Probing the radial temperature structure of protoplanetary disks with Herschel/HIFI

TL;DR

This study uses Herschel/HIFI observations of CO and [CII] lines to analyze the temperature distribution in the protoplanetary disk around HD 100546, revealing a steep radial temperature gradient and gas-dust thermal decoupling.

Contribution

It provides the first detailed measurement of the radial temperature gradient of warm gas in a protoplanetary disk using high-J CO lines and models the temperature profile with a power-law fit.

Findings

The CO line profiles indicate a temperature gradient with a power-law index of 0.85.

The gas temperature decreases more steeply with radius than the dust temperature.

Most of the [CII] emission originates outside the disk, likely from remnant envelope or diffuse cloud.

Abstract

Herschel/HIFI spectroscopic observations of CO J=10-9, CO J=16-15 and [CII] towards HD 100546 are presented. The objective is to resolve the velocity profile of the lines to address the emitting region of the transitions and directly probe the distribution of warm gas in the disk. The spectra reveal double-peaked CO line profiles centered on the systemic velocity, consistent with a disk origin.
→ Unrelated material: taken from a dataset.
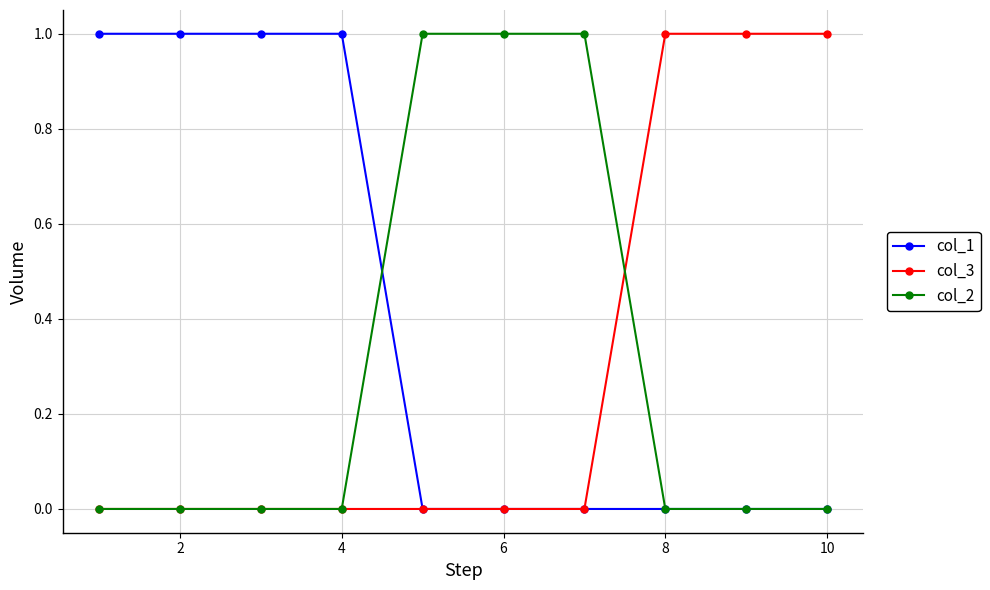

Which series has the largest total across all categories?

col_1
The J=16-15 line profile is broader than that of the J=10-9 line, which in turn is broader than those of lower J transitions (6-5, 3-2, observed with APEX), thus showing a clear temperature gradient of the gas with radius. A power-law flat disk model is used to fit the CO line profiles and the CO rotational ladder simultaneously, yielding a temperature of T_0=1100 \pm 350 K (at r_0 = 13 AU) and an index of q=0.85 \pm 0.1 for the temperature radial gradient. This indicates that the gas has a steeper radial temperature gradient than the dust (mean q_{dust} ~ 0.5), providing further proof of the thermal decoupling of gas and dust at the disk heights where the CO lines form. The [CII] line profile shows a strong single-peaked profile red-shifted by 0.5 km s-1 compared to the systemic velocity. We conclude that the bulk of the [CII] emission has a non-disk origin (e.g., remnant envelope or diffuse cloud).